Traditional print-based publications have long battled with the question about what to do online. “If we offer content for free will our readers still buy print?” Or, “If we charge for content is there a risk of shrinking readership and subsequently scaring off advertisers!”
When it comes to online publishing there are many different models and the truth is all of them can work. For example, The Guardian provides its content online for free and uses advertising to supplement its income, whereas the London-based Metro and Evening Standard give away all of their content, both print and online, using a similar approach.
However, last month The Times and Sunday Times hit the headlines by revealing it had made an operating profit of £1.7m. This is all the more impressive when you learn that before the introduction of a paywall for its content in 2010, the company reported a £72m loss! Hence, content providers of all shapes and sizes, from the largest publisher to enthusiastic editor at home are now asking the same question,
“How can I convert content into cash?”
The answer is simple and the same for any market economy. If you create something people want and they can’t get it anywhere else, or you do it better than others, then you can profit (and profit well) from online publishing.
The key to success is getting niche, or even a niche of a niche! If the Internet has done one thing, it has enabled people with very specific interests to realise they are not as unique as they once thought. If you can tap into these often very active and engaged groups and provide them with regular and compelling content, at the right price point (less than £10 per month for consumer content; considerably more for specialist professional content) you stand a great chance of success.

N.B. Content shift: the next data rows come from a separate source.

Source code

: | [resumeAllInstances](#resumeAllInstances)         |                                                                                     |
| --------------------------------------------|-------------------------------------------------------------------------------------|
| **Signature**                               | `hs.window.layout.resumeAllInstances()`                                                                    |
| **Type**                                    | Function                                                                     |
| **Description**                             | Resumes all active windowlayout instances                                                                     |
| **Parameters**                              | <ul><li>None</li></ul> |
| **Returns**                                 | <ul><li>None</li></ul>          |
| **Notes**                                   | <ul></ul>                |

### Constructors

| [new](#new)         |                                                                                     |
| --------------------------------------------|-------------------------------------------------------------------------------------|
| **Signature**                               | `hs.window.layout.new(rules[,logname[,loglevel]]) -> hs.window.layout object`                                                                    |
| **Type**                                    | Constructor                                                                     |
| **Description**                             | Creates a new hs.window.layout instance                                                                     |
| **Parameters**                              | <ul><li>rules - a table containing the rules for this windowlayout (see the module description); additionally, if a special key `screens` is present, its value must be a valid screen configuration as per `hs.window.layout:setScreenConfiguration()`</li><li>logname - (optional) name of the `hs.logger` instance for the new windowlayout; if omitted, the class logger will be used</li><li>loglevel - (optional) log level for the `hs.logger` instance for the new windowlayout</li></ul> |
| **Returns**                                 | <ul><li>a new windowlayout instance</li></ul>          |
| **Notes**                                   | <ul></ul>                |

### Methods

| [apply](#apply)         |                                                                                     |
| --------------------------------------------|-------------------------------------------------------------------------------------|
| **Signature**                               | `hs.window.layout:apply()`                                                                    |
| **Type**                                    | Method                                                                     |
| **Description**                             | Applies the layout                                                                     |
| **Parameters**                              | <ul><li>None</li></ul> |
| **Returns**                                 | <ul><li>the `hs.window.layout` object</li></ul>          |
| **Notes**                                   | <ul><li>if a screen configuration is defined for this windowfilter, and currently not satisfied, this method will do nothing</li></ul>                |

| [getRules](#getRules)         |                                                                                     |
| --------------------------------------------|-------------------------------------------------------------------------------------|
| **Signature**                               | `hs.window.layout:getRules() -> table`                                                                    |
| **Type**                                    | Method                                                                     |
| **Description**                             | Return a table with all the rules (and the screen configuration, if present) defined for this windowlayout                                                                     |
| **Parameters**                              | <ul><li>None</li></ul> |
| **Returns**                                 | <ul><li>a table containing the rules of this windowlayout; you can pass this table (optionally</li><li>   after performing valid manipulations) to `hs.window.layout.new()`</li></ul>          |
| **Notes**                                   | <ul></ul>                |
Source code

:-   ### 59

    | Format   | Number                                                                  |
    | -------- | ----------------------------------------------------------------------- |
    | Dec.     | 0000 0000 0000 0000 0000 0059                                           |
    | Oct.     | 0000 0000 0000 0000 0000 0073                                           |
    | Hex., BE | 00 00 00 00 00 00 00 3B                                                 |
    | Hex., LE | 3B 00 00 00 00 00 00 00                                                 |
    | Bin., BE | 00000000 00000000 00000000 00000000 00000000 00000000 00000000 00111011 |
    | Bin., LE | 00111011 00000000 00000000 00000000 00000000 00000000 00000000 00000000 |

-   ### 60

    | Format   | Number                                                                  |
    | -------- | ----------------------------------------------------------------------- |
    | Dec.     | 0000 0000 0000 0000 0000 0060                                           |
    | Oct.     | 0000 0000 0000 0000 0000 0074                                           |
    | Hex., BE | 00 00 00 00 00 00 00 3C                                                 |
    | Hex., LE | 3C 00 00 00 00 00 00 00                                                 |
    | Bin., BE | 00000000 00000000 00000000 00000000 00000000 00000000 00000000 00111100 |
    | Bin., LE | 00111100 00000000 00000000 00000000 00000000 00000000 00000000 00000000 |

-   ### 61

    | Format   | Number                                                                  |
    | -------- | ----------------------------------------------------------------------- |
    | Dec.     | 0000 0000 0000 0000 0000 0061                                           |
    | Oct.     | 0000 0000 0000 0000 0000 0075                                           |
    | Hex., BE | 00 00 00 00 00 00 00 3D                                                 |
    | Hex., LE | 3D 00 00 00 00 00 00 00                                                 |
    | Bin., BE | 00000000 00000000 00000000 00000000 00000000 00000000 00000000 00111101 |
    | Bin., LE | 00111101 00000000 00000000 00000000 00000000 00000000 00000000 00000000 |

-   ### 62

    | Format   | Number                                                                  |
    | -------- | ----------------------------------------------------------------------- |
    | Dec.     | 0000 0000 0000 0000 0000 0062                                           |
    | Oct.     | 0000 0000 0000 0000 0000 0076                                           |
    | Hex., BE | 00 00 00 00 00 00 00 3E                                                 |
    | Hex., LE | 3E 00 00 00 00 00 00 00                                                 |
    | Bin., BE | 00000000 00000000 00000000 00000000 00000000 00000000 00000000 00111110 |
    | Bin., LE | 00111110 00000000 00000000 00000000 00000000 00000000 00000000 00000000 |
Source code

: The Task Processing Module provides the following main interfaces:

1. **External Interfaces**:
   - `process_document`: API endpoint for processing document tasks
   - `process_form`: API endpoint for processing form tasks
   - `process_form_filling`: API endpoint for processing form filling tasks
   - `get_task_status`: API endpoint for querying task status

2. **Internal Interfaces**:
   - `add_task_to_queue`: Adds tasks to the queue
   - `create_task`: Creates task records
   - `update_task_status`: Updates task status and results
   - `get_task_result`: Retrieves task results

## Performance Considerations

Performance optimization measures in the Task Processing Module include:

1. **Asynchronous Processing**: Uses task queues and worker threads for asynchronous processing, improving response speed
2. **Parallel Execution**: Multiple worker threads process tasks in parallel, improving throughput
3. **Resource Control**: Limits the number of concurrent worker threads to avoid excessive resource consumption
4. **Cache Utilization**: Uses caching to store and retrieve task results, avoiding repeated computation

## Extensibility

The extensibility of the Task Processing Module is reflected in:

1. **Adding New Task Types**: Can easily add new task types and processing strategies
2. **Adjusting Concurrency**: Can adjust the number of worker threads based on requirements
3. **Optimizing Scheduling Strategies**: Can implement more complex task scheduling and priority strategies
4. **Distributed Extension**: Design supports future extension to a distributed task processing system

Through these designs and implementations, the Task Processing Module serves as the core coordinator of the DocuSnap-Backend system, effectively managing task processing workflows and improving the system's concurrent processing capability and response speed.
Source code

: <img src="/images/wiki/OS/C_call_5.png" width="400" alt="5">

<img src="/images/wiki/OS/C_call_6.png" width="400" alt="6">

What made The Times and Sunday Times financials so interesting is the fact that it is hard for a general interest publication, such as a newspaper, to differentiate itself enough to deliver value for money in the eyes of the consumer. But by pitching itself as a premium brand and providing its customers with options it has successfully differentiated itself.
Once people have a topic that they are passionate about, or have identified a gap in the market, the question I am frequently asked is:
“How and when do I start charging for content?”
This is critical. It is vital to get this right and involves taking your readers/subscribers on a journey — a ‘funnel of trust’ if you will.
The first step down the funnel begins with creating traffic and the initial experience of visiting your site.
Do you have content that connects with visitors? If so then chances are they will return, or be willing to transact something with you. Typically this first transaction will be their email address in exchange for something, e.g. an e-zine membership.
The next step is moving towards a paid-for transaction. As visitors are drawn in and ‘bond’ with your site you need to be able to offer them something extra that they will want and would be willing to make a one-off payment for, such as a special report or an online lesson for example.
Get past the first obstacle of the visitor paying for a piece of content and the leap to paying for content on a more regular basis doesn’t seem such a stretch. There are many great examples of people and organisations that have mastered commercialising content and one of the best examples we know of is DrumChannel.com. This site provides content that isn’t available anywhere else online, offers visitors the chance to subscribe to its email newsletter and for $14 per month or $98 a year (with a 30-day money-back guarantee) you get access to drumming lessons and live sessions by some of the worlds best drummers and drum teachers.
If you want to make money from content, whether you are a national newspaper or enjoy a niche interest such as salmon fishing in Scotland, remember that you live and die by the quality, currency, and frequency of your content.